* _WORK ITEM_:
The records below are to be output exactly, except for their pictures.

Saved entries
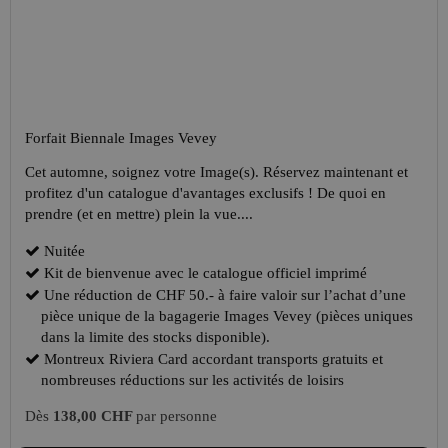
Forfait Biennale Images Vevey
Cet automne, soignez votre Image(s). Réservez maintenant et
profitez d'un catalogue d'avantages exclusifs ! De quoi en
prendre (et en mettre) plein la vue....
Nuitée
Kit de bienvenue avec le catalogue officiel imprimé
Une réduction de CHF 50.- à faire valoir sur l’achat d’une
pièce unique de la bagagerie Images Vevey (pièces uniques
dans la limite des stocks disponible).
Montreux Riviera Card accordant transports gratuits et
nombreuses réductions sur les activités de loisirs
Dès
138,00 CHF
par personne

* _ANSWER BOX_:
Forfait Biennale Images Vevey
Cet automne, soignez votre Image(s). Réservez maintenant et
profitez d'un catalogue d'avantages exclusifs ! De quoi en
prendre (et en mettre) plein la vue....
Nuitée
Kit de bienvenue avec le catalogue officiel imprimé
Une réduction de CHF 50.- à faire valoir sur l’achat d’une
pièce unique de la bagagerie Images Vevey (pièces uniques
dans la limite des stocks disponible).
Montreux Riviera Card accordant transports gratuits et
nombreuses réductions sur les activités de loisirs
Dès
138,00 CHF
par personne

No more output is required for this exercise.